Abstract/Summary: We assessed the regional and seasonal prevalence of HWT practices (including bottled water use) in low-income rural areas in two Chinese provinces, evaluated the microbiological safety of drinking water and associated health outcomes, and estimated the air pollution burden associated with the use of solid fuels for boiling. Methods: We conducted cross-sectional surveys and collected drinking water samples from 1,033 rural households in Guangxi and Henan provinces. Temperature sensors affixed to pots and electric kettles were used to corroborate self-reported boiling frequencies and durations, which were used to model household air pollution (HAP) in terms of estimated particulate matter 2.5μm in aerodynamic diameter (PM2.5) concentrations.
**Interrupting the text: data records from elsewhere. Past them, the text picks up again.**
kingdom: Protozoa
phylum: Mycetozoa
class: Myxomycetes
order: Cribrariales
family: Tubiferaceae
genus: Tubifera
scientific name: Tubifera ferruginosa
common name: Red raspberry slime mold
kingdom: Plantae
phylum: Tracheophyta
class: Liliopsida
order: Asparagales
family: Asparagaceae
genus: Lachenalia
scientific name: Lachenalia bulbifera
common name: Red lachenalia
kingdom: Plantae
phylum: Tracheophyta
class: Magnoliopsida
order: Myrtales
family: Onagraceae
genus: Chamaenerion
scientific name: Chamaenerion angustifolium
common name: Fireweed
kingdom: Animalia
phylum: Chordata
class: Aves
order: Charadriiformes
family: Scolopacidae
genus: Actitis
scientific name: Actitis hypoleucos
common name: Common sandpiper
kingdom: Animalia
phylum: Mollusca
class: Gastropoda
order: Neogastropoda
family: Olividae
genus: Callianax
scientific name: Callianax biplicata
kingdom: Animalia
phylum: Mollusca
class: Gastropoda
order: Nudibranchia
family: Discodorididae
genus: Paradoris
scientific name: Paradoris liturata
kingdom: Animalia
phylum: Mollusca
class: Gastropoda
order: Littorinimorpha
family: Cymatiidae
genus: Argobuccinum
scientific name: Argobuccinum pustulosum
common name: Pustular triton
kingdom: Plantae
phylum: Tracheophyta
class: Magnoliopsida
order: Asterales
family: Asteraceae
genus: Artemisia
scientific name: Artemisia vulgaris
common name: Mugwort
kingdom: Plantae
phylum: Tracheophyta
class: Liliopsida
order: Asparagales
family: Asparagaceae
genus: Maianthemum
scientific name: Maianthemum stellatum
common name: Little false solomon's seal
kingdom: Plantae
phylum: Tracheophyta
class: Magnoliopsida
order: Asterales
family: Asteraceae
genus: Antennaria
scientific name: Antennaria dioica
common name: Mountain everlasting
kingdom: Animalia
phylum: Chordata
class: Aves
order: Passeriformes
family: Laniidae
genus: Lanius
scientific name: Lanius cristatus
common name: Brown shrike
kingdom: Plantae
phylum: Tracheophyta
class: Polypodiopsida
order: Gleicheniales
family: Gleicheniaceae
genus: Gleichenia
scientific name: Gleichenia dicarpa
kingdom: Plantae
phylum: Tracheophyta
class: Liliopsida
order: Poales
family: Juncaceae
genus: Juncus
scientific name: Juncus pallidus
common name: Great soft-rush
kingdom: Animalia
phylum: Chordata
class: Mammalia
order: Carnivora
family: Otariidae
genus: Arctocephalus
Results: Based on summer data collection in both provinces, after controlling for covariates, boiling with electric kettles was associated with the largest log reduction in thermotolerant coliforms (TTCs) (0.66log10 TTC most probable number/100mL), followed by boiling with pots (0.58), and bottled water use (0.39); all were statistically significant (p<0.001). Boiling with electric kettles was associated with a reduced risk of TTC contamination [risk ratio (RR)=0.25p<0.001] and reported diarrhea (RR=0.80p=0.672). TTCs were detected in 51% (n=136) of bottled water samples. For households boiling with biomass, modeled PM2.5 concentrations averaged 79μg/m3 (standard deviation=21). Discussion: Our findings suggest that where boiling is already common and electricity access is widespread, the promotion of electricity-based boiling may represent a pragmatic stop-gap means of expanding safe water access until centralized, or decentralized, treated drinking water is available; displacing biomass use for water boiling could also reduce HAP concentrations and exposures. Our results also highlight the risks of increasing bottled water use in rural areas, and its potential to displace other sources of safe drinking water, which could in turn hamper efforts in China and other LMICs toward universal and affordable safe water access.